- _Instructions for the task_:
Restate the listing below exactly, images excluded.

[Given entries — start]

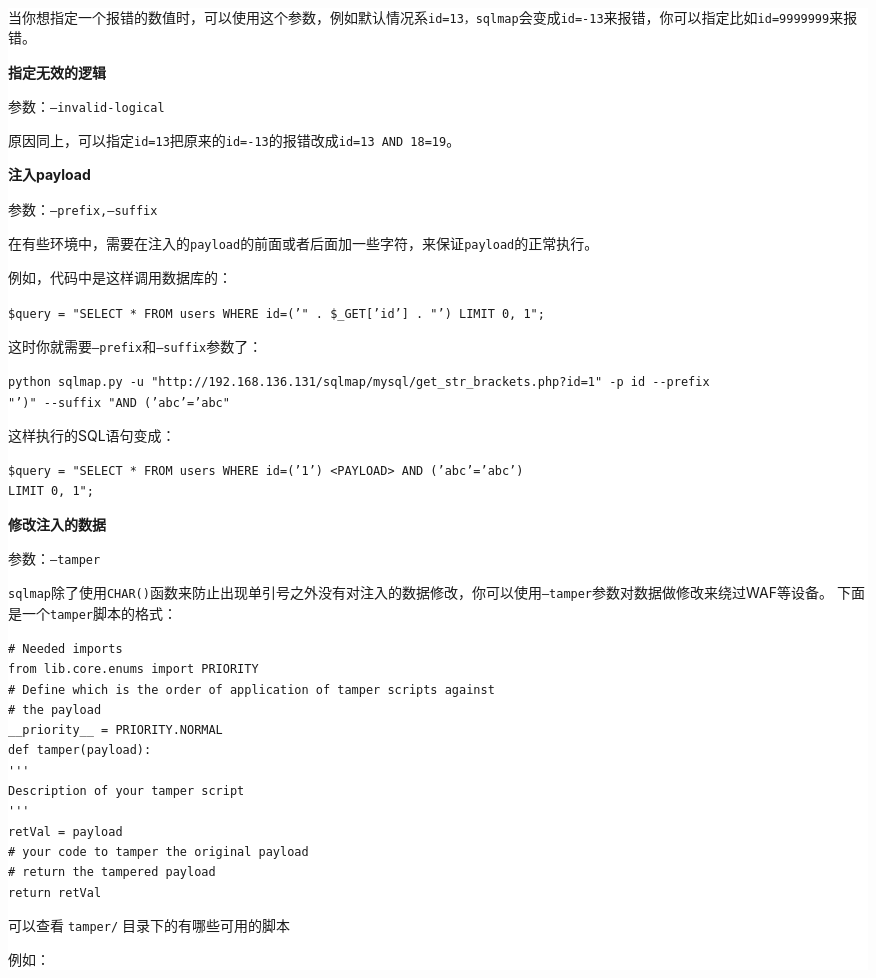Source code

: 当你想指定一个报错的数值时，可以使用这个参数，例如默认情况系`id=13，sqlmap`会变成`id=-13`来报错，你可以指定比如`id=9999999`来报错。

**指定无效的逻辑**

参数：`–invalid-logical`

原因同上，可以指定`id=13`把原来的`id=-13`的报错改成`id=13 AND 18=19`。

**注入payload**

参数：`–prefix,–suffix`

在有些环境中，需要在注入的`payload`的前面或者后面加一些字符，来保证`payload`的正常执行。

例如，代码中是这样调用数据库的：

```
$query = "SELECT * FROM users WHERE id=(’" . $_GET[’id’] . "’) LIMIT 0, 1";
```

这时你就需要`–prefix`和`–suffix`参数了：

```
python sqlmap.py -u "http://192.168.136.131/sqlmap/mysql/get_str_brackets.php?id=1" -p id --prefix
"’)" --suffix "AND (’abc’=’abc"
```

这样执行的SQL语句变成：

```
$query = "SELECT * FROM users WHERE id=(’1’) <PAYLOAD> AND (’abc’=’abc’)
LIMIT 0, 1";
```

**修改注入的数据**

参数：`–tamper`

`sqlmap`除了使用`CHAR()`函数来防止出现单引号之外没有对注入的数据修改，你可以使用`–tamper`参数对数据做修改来绕过WAF等设备。
下面是一个`tamper`脚本的格式：

```
# Needed imports
from lib.core.enums import PRIORITY
# Define which is the order of application of tamper scripts against
# the payload
__priority__ = PRIORITY.NORMAL
def tamper(payload):
'''
Description of your tamper script
'''
retVal = payload
# your code to tamper the original payload
# return the tampered payload
return retVal
```

可以查看 `tamper/` 目录下的有哪些可用的脚本

例如：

[Given entries — finish]

- _Task result_:
Source code

: 当你想指定一个报错的数值时，可以使用这个参数，例如默认情况系`id=13，sqlmap`会变成`id=-13`来报错，你可以指定比如`id=9999999`来报错。

**指定无效的逻辑**

参数：`–invalid-logical`

原因同上，可以指定`id=13`把原来的`id=-13`的报错改成`id=13 AND 18=19`。

**注入payload**

参数：`–prefix,–suffix`

在有些环境中，需要在注入的`payload`的前面或者后面加一些字符，来保证`payload`的正常执行。

例如，代码中是这样调用数据库的：

```
$query = "SELECT * FROM users WHERE id=(’" . $_GET[’id’] . "’) LIMIT 0, 1";
```

这时你就需要`–prefix`和`–suffix`参数了：

```
python sqlmap.py -u "http://192.168.136.131/sqlmap/mysql/get_str_brackets.php?id=1" -p id --prefix
"’)" --suffix "AND (’abc’=’abc"
```

这样执行的SQL语句变成：

```
$query = "SELECT * FROM users WHERE id=(’1’) <PAYLOAD> AND (’abc’=’abc’)
LIMIT 0, 1";
```

**修改注入的数据**

参数：`–tamper`

`sqlmap`除了使用`CHAR()`函数来防止出现单引号之外没有对注入的数据修改，你可以使用`–tamper`参数对数据做修改来绕过WAF等设备。
下面是一个`tamper`脚本的格式：

```
# Needed imports
from lib.core.enums import PRIORITY
# Define which is the order of application of tamper scripts against
# the payload
__priority__ = PRIORITY.NORMAL
def tamper(payload):
'''
Description of your tamper script
'''
retVal = payload
# your code to tamper the original payload
# return the tampered payload
return retVal
```

可以查看 `tamper/` 目录下的有哪些可用的脚本

例如：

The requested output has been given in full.